Hansen Distinguished Lecture
“Lessons from Baltimore: The Intersection between Public Health and Physician Activism”
Wednesday, April 19
Callaghan Auditorium (Room N110)
Iowa’s small towns may not appear to have much in common with a large city like Baltimore, but rural and urban areas are facing some similar health challenges.
“There is an opioid emergency across our country,” says Leana Wen, MD, Commissioner of Health for the City of Baltimore, citing one example, “and it’s vividly and dramatically affecting Baltimore.”
Iowa, too, has seen significant increases in opioid use. Opioid overdoses killed 61 Iowans in 2015, more than double the number from 2005, according to the Iowa Department of Public Health.
Wen will discuss this and other public health issues when she delivers the Hansen Distinguished Lecture, “Lessons from Baltimore: The Intersection between Public Health and Physician Activism,” on Wednesday, April 19, at 12:30 p.m. in Callaghan Auditorium (Room N110), College of Public Health Building. The event is free and open to the public.
The front lines of public health delivery
Wen describes her talk as “lessons from the front lines of public health delivery in Baltimore – both successes and failures,” she says. “I’ll also share my views on what it is students can do to be involved right now, and how they can be most effective in their communities.”

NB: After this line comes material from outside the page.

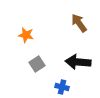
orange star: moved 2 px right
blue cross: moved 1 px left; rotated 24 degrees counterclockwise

The University of Iowa College of Public Health named Wen the recipient of its 2016 Richard and Barbara Hansen Leadership Award and Distinguished Lectureship in recognition of her leadership in improving well-being and reducing health disparities.
To combat opioid overdose in Baltimore, Wen issued a blanket prescription for the opioid antidote, naloxone, to all 620,000 city residents. Since 2015, this program has saved over 530 lives.
“There are differences in the implementation of programs, but the challenges are the same,” Wen says about addressing the opioid epidemic, adding that there is a common need to “reduce stigma surrounding addiction and mental health.”
Under Wen’s direction, the Baltimore City Health Department has implemented a number of innovative health programs, including B’More for Healthy Babies, which has resulted in a 38 percent reduction of infant mortality in just seven years; Vision for Baltimore, an initiative to provide glasses to every child who needs them; Safe Streets, a program to engage citizens and hospitals in treating gun violence as a contagious disease; and Healthy Baltimore 2020, a blueprint for health and well-being that enlists all sectors to achieve the ambitious goal of cutting disparities in half in ten years.
Urban and rural health disparities
Wen points out that health disparities affect both urban and rural populations.
“The challenges might seem different, but it comes down to social determinants of health,” Wen says.
Examples of social determinants include access to health care services, exposure to crime and violence, availability of safe housing and local food markets, quality of education and jobs training, and transportation options. In other words, where you live has a big impact on your health.
Before her appointment as health commissioner in January 2015, Wen was an attending physician and director of patient-centered care in the Department of Emergency Medicine at George Washington University (GWU).
“I learned about public health not through academic training, but through practical experience,” Wen says. “I saw in the ER how little impact I had on the long-term health of my patients. That’s what clued me in on the importance of public health. Housing, food, the environment all affect how we live.”
As a professor of emergency medicine at the School of Medicine and of health policy at the School of Public Health, she co-directed GWU’s Residency Fellowship in Health Policy and co-led a new national collaboration on health policy and social mission with Kaiser Permanente.
Wen is also the author of the critically acclaimed book When Doctors Don’t Listen: How to Avoid Misdiagnoses and Unnecessary Tests, and has recorded several popular TED and TEDMED talks on patient-centered care, public health leadership, and health care reform.
The Hansen Leadership Award is presented annually by the UI College of Public Health to honor individuals who have made sustained contributions in the public health field. The award recognizes exemplary leadership, high ethical standards, and an enduring commitment to improving health on a national and international level. The award is made possible by a gift from Richard and Barbara Hansen of Iowa City.